Extract to read:

__________________________________________________

Wednesday, March 27, 2013

M - #30

I don't know if Fritz Lang's M would be considered the first police "procedural" in cinema, but the 1931 motion picture is certainly very close to it. Having seen the film multiple times now--and this go-around actually seeing it in a theater for the first time, as I caught a screening of the new 2K digital restoration put together by the Munich Film Archive--M is one I've gotten to know fairly well but that still manages to surprise me each and every time I see it. Since first discovering M as a teenager, I usually focused on the almost surreal, Brechtian depiction of Germany's criminal underworld, culminating in the trial sequence where the crooks judge the murderer. Seeing it this time, I was struck by how methodical Lang and his wife and screenwriter, Thea von Harbou, are in arranging the different elements of the story, following the case step by step toward its conclusion.

M opens on a city in distress. Someone is kidnapping and killing children. The situation has already passed into popular culture, as evinced by the little girls singing jump rope songs about the murderer. He is a bogeyman, one notch to the right of an urban legend. This specter of death is also, at that moment, on the prowl. Peter Lorre stars as the disturbed killer, Han Beckert, delivering a performance that is chillingly calculated. Beckert is an icy personality with a chameleon's talent for fitting in. He is kind and warm to the little girls whom he bribes with candy and balloons, cocky when writing letters to newspapers about his actions, but cowardly when consequence comes knocking.

Early portions of the film follow the police as they chase down leads looking for the killer. We glimpse into private meetings, back room preparations, and the investigative labs, with Lang showing us how the detectives, experts, and technicians process the evidence and build the case. When the clues yield few results, the cops hit the streets and start putting the boot into the criminal class. The homicide bureau is led by Lang-regular Otto Wernicke, who plays the recurring character Inspector Lohmann, a fearsome and corpulent scourge of shady practices and their practitioners. Lohmann's raids on speakeasies and other criminal hangouts begins to put a damper on the various illegal businesses, so the top crooks put their heads together and vow to capture the child killer themselves. The various criminal divisions are con men, pickpockets, and burglars, with the top of the food chain being a dangerous individual referred to only as "Safecracker." Actor Fritz Odemar strikes an imposing figure. He is easily the most stylish of the bad guys, swaggering in his leather trench, bowler, and cane.

The crooks employ the Beggars Union as their street team. The theory is that panhandlers regularly go unnoticed. The case is cracked when a blind balloon salesman (Georg John) hears Beckert whistling Edvard Grieg's "In the Halls of the Mountain King" and recalls hearing a customer whistle the same melody on the day the last little girl was killed. The beggars spring into action, marking Beckert with a chalk "M" on his coat and following him street to street before cornering him after hours in an office building. The jig is up!

__________________________________________________

Supplied records:
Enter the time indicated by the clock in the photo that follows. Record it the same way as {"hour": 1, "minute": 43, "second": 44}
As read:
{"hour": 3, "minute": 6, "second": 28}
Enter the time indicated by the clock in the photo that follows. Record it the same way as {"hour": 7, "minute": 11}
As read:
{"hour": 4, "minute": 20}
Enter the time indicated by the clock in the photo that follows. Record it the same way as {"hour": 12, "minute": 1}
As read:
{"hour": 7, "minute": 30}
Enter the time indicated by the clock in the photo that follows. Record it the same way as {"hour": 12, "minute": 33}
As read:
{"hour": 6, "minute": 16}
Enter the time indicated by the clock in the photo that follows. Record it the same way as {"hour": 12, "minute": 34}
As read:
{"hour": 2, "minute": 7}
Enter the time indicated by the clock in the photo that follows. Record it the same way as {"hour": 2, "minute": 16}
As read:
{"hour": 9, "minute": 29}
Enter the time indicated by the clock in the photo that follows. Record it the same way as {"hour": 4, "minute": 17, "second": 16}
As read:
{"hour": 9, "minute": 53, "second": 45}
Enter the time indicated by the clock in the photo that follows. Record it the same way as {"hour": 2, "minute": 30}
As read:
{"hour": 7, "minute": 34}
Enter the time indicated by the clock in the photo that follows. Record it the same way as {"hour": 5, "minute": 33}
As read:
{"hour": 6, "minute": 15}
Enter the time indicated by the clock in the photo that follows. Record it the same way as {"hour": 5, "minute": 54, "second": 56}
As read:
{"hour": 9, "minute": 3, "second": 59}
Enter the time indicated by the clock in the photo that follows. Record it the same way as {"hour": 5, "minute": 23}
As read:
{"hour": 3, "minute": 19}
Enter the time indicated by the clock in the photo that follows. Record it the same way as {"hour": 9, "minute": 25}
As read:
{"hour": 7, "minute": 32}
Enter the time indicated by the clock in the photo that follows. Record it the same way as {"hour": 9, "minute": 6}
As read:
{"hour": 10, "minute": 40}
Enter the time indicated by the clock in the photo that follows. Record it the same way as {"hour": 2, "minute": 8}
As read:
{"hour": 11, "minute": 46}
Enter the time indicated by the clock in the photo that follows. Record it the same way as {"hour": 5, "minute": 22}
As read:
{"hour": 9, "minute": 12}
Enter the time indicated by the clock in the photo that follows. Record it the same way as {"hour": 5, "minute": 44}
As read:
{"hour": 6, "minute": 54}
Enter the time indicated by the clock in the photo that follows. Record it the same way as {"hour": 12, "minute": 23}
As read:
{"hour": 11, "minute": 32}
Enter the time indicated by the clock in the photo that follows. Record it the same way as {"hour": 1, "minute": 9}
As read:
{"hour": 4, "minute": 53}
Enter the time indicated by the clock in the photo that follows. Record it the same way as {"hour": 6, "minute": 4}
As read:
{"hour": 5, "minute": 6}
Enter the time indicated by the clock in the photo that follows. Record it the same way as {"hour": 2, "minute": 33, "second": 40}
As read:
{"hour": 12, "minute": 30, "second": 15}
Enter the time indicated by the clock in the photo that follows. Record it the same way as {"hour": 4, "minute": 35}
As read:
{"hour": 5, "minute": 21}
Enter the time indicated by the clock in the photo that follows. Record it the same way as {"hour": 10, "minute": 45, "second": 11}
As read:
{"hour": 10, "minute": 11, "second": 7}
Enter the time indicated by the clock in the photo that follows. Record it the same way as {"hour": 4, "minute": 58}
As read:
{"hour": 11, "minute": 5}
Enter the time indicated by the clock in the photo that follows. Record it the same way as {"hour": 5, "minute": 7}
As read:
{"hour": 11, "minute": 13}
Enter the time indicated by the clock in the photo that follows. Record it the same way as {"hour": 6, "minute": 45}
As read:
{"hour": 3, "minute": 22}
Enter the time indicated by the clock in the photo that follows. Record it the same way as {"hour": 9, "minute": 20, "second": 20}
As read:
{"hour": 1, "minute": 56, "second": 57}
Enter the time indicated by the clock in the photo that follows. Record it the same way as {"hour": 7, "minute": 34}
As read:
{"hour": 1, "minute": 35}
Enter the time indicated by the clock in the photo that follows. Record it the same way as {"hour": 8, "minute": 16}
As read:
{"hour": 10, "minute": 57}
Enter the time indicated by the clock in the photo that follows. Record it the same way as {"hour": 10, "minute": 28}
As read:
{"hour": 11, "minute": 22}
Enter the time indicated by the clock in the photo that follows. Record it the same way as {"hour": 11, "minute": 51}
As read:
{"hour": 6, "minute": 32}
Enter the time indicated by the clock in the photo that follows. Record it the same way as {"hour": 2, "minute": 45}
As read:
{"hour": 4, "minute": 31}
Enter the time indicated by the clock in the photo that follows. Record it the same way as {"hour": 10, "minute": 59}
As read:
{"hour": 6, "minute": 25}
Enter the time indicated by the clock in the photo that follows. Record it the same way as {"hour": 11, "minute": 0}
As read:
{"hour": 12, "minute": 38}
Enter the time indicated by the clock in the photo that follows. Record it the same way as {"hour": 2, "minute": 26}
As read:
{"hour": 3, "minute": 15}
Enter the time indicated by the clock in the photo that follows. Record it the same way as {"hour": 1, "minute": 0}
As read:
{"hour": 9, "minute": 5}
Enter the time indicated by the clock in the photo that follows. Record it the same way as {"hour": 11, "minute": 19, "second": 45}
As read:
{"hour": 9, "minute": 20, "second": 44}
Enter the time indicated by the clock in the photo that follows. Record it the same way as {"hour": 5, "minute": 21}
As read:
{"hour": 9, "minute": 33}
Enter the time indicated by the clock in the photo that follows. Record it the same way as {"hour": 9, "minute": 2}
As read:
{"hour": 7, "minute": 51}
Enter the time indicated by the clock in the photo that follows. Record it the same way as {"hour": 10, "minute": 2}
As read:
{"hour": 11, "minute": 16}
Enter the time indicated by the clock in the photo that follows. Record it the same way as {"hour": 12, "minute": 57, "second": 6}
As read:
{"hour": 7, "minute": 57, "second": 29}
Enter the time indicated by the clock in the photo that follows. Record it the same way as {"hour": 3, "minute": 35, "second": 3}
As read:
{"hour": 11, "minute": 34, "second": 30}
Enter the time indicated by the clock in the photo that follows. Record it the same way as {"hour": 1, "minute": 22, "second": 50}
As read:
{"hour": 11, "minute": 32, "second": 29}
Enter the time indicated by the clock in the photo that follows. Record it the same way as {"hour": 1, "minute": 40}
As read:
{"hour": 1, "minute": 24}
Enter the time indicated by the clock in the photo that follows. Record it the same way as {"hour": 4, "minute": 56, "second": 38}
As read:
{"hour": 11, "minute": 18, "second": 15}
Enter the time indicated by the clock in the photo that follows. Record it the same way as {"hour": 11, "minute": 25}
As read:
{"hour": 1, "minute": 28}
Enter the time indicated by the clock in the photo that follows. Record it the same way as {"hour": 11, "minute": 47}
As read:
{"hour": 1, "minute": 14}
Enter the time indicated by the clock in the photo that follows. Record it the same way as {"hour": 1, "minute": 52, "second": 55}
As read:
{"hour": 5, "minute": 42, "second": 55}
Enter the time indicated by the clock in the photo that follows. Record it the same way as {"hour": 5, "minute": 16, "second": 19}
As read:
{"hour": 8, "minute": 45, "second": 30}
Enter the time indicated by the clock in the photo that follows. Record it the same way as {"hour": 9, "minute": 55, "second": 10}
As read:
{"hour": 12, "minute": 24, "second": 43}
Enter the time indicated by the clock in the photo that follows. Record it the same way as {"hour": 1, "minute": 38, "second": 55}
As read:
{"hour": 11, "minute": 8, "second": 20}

__________________________________________________

Copy the passage from the review of the film M, starting at "M opens on a" and ending at "consequence comes knocking.".

M opens on a city in distress. Someone is kidnapping and killing children. The situation has already passed into popular culture, as evinced by the little girls singing jump rope songs about the murderer. He is a bogeyman, one notch to the right of an urban legend. This specter of death is also, at that moment, on the prowl. Peter Lorre stars as the disturbed killer, Han Beckert, delivering a performance that is chillingly calculated. Beckert is an icy personality with a chameleon's talent for fitting in. He is kind and warm to the little girls whom he bribes with candy and balloons, cocky when writing letters to newspapers about his actions, but cowardly when consequence comes knocking.